» **Exercise**
If a line of the records holds the word "This", copy it out.

» **Collected data**

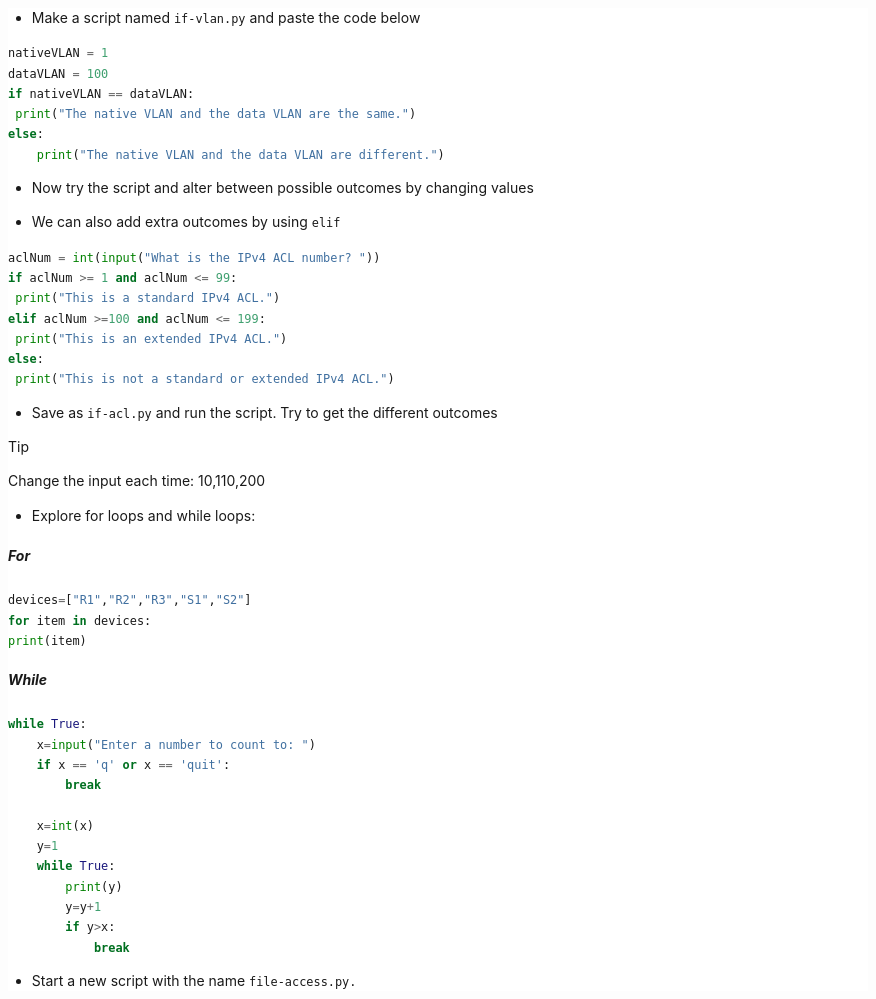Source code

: - Make a script named `if-vlan.py` and paste the code below

```python
nativeVLAN = 1
dataVLAN = 100
if nativeVLAN == dataVLAN:
 print("The native VLAN and the data VLAN are the same.")
else:
    print("The native VLAN and the data VLAN are different.")
```

- Now try the script and alter between possible outcomes by changing values

- We can also add extra outcomes by using `elif`

```python
aclNum = int(input("What is the IPv4 ACL number? "))
if aclNum >= 1 and aclNum <= 99:
 print("This is a standard IPv4 ACL.")
elif aclNum >=100 and aclNum <= 199:
 print("This is an extended IPv4 ACL.")
else:
 print("This is not a standard or extended IPv4 ACL.")
```

- Save as `if-acl.py` and run the script. Try to get the different outcomes

>[!Tip]
>Change the input each time: 10,110,200

- Explore for loops and while loops:

##### For

```python
devices=["R1","R2","R3","S1","S2"]
for item in devices:
print(item)
```
##### While

```python
while True:
    x=input("Enter a number to count to: ")
    if x == 'q' or x == 'quit':
        break

    x=int(x)
    y=1
    while True:
        print(y)
        y=y+1
        if y>x:
            break
```

- Start a new script with the name `file-access.py.`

» **Finished exercise**
 print("This is a standard IPv4 ACL.")
 print("This is an extended IPv4 ACL.")
 print("This is not a standard or extended IPv4 ACL.")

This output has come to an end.